13:3 「そこで彼らは、断食と祈りをして、ふたりの上に手を置いてから、送り出した。」
 「手を置く」というのは、旧約聖書の儀式のなかにも見える所作なのですが、手を置かれた者は手を置いたものと一体であるということを意味しています。つまり、これから出かけていくサウロとバルナバは私たちアンテオケ教会と一体であるということを表現しているのです。彼らが異邦人の地で伝道をするのは、私たちアンテオケ教会の代理として出かけて伝道しているのであるということを意味しているのです。言い換えると、派遣するこの二人の宣教師を通して世界宣教をしているのは、アンテオケ教会なのだということです。当然、アンテオケ教会は、彼らが宣教地で伝道活動をするために背後で祈り、経済的な支援をすることを喜びとして行きますよと確認しているのです。

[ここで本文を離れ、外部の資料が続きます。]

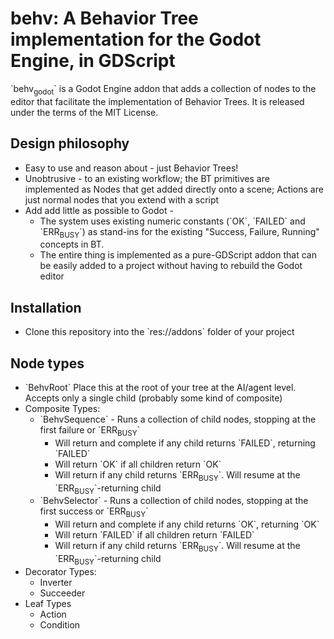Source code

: * behv: A Behavior Tree implementation for the Godot Engine, in GDScript
`behv_godot` is a Godot Engine addon that adds a collection of nodes to the editor that facilitate the implementation of Behavior Trees. It is released under the terms of the MIT License.

** Design philosophy
- Easy to use and reason about - just Behavior Trees!
- Unobtrusive -  to an existing workflow; the BT primitives are implemented as Nodes that get added directly onto a scene; Actions are just normal nodes that you extend with a script
- Add add little as possible to Godot -
  - The system uses existing numeric constants (`OK`, `FAILED` and `ERR_BUSY`) as stand-ins for the existing "Success, Failure, Running" concepts in BT.
  - The entire thing is implemented as a pure-GDScript addon that can be easily added to a project without having to rebuild the Godot editor
  
** Installation
- Clone this repository into the `res://addons` folder of your project

** Node types
- `BehvRoot` Place this at the root of your tree at the AI/agent level. Accepts only a single child (probably some kind of composite)
- Composite Types:
  - `BehvSequence` - Runs a collection of child nodes, stopping at the first failure or `ERR_BUSY`
    - Will return and complete if any child returns `FAILED`, returning `FAILED`
    - Will return `OK` if all children return `OK`
    - Will return if any child returns `ERR_BUSY`. Will resume at the `ERR_BUSY`-returning child
  - `BehvSelector` - Runs a collection of child nodes, stopping at the first success or `ERR_BUSY`
    - Will return and complete if any child returns `OK`, returning `OK`
    - Will return `FAILED` if all children return `FAILED`
    - Will return if any child returns `ERR_BUSY`. Will resume at the `ERR_BUSY`-returning child
- Decorator Types:
  - Inverter
  - Succeeder
- Leaf Types
  - Action
  - Condition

  このように教会が祈りと断食をもって、また手を置いて派遣したことについて、使徒の働きは「 13:4 ふたりは聖霊に遣わされて、セルキヤに下り、そこから船でキプロスに渡った。」と説明しなおしています。つまり、このような教会的な手続きを伴った派遣が、聖霊による派遣だったのだというのです。ときどき、「聖霊の導きがあるから、私は教会の言うことなど聞きません」といって、勝手な動き方をする人がいます。けれども、聖霊の導きを受けた人だというならば謙遜になるべきです。聖霊は謙遜なおかただからです。そして、聖霊を受けているのは、あなただけではないからです。聖霊は教会の兄弟姉妹のうちに語られるのです。主イエスはおっしゃったでしょう。「二人三人わたしの名において集うそのところにわたしはいる。」と。アンテオケ教会のバルナバ、サウロ派遣は、聖霊によるものでした。
 私たちの教会は小さな群れですけれど、私たちの群れから起こされた伝道者としては、今は長野市の東にある須坂聖書教会に仕えている奥山信牧師がいます。奥山兄が献身の志を与えられたとき、小海キリスト教会は彼を祈り、神学校の学びのためにもわずかながらも毎月サポートをしたものでした。これからも、私たちの群れから主の福音のために召されて立ち上がる人が起こされることを祈っていくことも大切なことです。この地の宣教と教会形成に励んでいくと同時に、私たちの畑は世界であるということを自覚して、いつも祈ってまいりましょう。
 「収穫は多いが働き手が少ない。だから収穫の主に収穫のための働き手を送ってくださるように祈れ。」と主はお命じになりました。いま、献身者不足が嘆かれています。しかし、嘆いている場合ではありません。収穫の主に働き手を送ってくださるように、日夜祈ることが私たちの務めです。